I’m Alimay Bridbirch.

[writer + collector + psych witch]

12.30.24 | on trinkets and autobiographical magic

The art of the witch is complex. So many moving parts. It’s easier to learn when you start to see the patterns. The cycles. The alignments between systems.

Learn a touch of numerology, build a working understanding of archetypes and narrative structures, and tarot starts coming naturally. Astrological movements follow regular, reassuring patterns; if the sun is in this sign, this month’s new moon is in that one. I have some talent for rote memorization (hello, Virgo placements), and had expected to rely on it much more when I decided to learn the craft.

Instead, I find my most potent magic involves another kind of memory.

In the moment, life often feels chaotic. We make do, we muddle through, and we make it through the day – in my case, often lamenting that we did not accomplish this more elegantly, more neatly and with greater grace and style.

It took me many years to learn – in fact, it took becoming a witch – to find the power in the life I have lived, rather than the one I felt I should have lived in retrospect. I knew, in the sense that no one can avoid knowing, that life (including mine) is often messy. I knew in some abstract sense that stories of struggle are stories of strength, and that a story without struggle of one kind or another is very rarely a potent and engrossing one.

In nature there are seasons, orbits, cycles that have power. If a person came to me and asked me where to start as a witch – though I would first advise them to seek more experienced teachers – I might be inclined to suggest they start there. But the essential thing is seeing how un-separate we are from all of it. Humanity does not stand outside of nature; we are part of it. With practice, we can learn to live more in tune and in time with that truth.

We are part of the cycles without. The other half of the magical equation is the cycles within.

What are the chapters of your story? Where are the landmarks, and what souvenirs do you still hold? What’s been carried with you – whether a physical object, or a wound, or an insight – across the time and space of your inner cosmos?

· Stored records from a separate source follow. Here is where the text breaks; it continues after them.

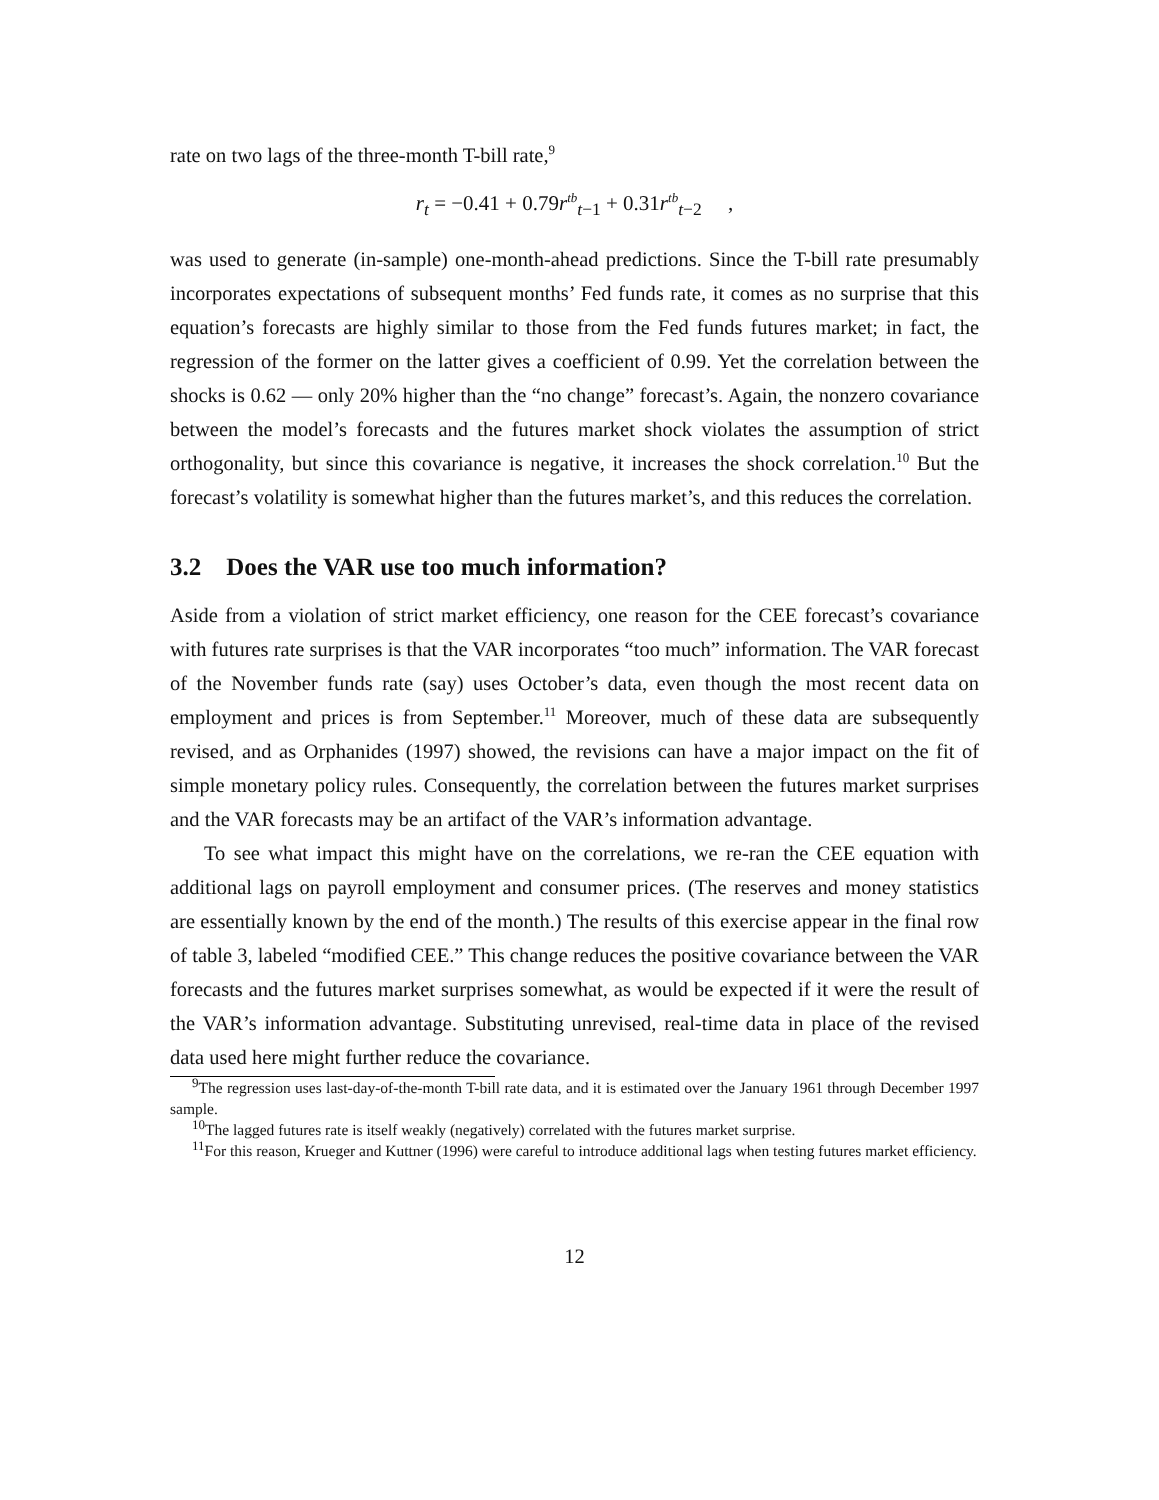rate on two lags of the three-month T-bill rate,<sup>9</sup>
r<sub>t</sub> = −0.41 + 0.79r<sup>tb</sup><sub>t−1</sub> + 0.31r<sup>tb</sup><sub>t−2</sub> ,
was used to generate (in-sample) one-month-ahead predictions. Since the T-bill rate presumably incorporates expectations of subsequent months’ Fed funds rate, it comes as no surprise that this equation’s forecasts are highly similar to those from the Fed funds futures market; in fact, the regression of the former on the latter gives a coefficient of 0.99. Yet the correlation between the shocks is 0.62 — only 20% higher than the “no change” forecast’s. Again, the nonzero covariance between the model’s forecasts and the futures market shock violates the assumption of strict orthogonality, but since this covariance is negative, it increases the shock correlation.<sup>10</sup> But the forecast’s volatility is somewhat higher than the futures market’s, and this reduces the correlation.
3.2 Does the VAR use too much information?
Aside from a violation of strict market efficiency, one reason for the CEE forecast’s covariance with futures rate surprises is that the VAR incorporates “too much” information. The VAR forecast of the November funds rate (say) uses October’s data, even though the most recent data on employment and prices is from September.<sup>11</sup> Moreover, much of these data are subsequently revised, and as Orphanides (1997) showed, the revisions can have a major impact on the fit of simple monetary policy rules. Consequently, the correlation between the futures market surprises and the VAR forecasts may be an artifact of the VAR’s information advantage.
To see what impact this might have on the correlations, we re-ran the CEE equation with additional lags on payroll employment and consumer prices. (The reserves and money statistics are essentially known by the end of the month.) The results of this exercise appear in the final row of table 3, labeled “modified CEE.” This change reduces the positive covariance between the VAR forecasts and the futures market surprises somewhat, as would be expected if it were the result of the VAR’s information advantage. Substituting unrevised, real-time data in place of the revised data used here might further reduce the covariance.
<sup>9</sup> The regression uses last-day-of-the-month T-bill rate data, and it is estimated over the January 1961 through December 1997 sample.
<sup>10</sup> The lagged futures rate is itself weakly (negatively) correlated with the futures market surprise.
<sup>11</sup> For this reason, Krueger and Kuttner (1996) were careful to introduce additional lags when testing futures market efficiency.
12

Magically speaking, I often work with the power of narrative and memory. My house, in addition to being my shelter, is a personal museum of sorts, with a provenance behind every object – rarely discussed, but always there. Every trinket in the photo that accompanies this post is a personal talisman. An emblem of a certain time, a certain place, and a certain set of lessons.

There is power and magic in that, which can be called upon. And that is what I love about my chosen path – each practitioner’s journey, even though they’ll likely draw on many common resources from established traditions, is uniquely their own. Coloured by and amplified through the prism of their personal story.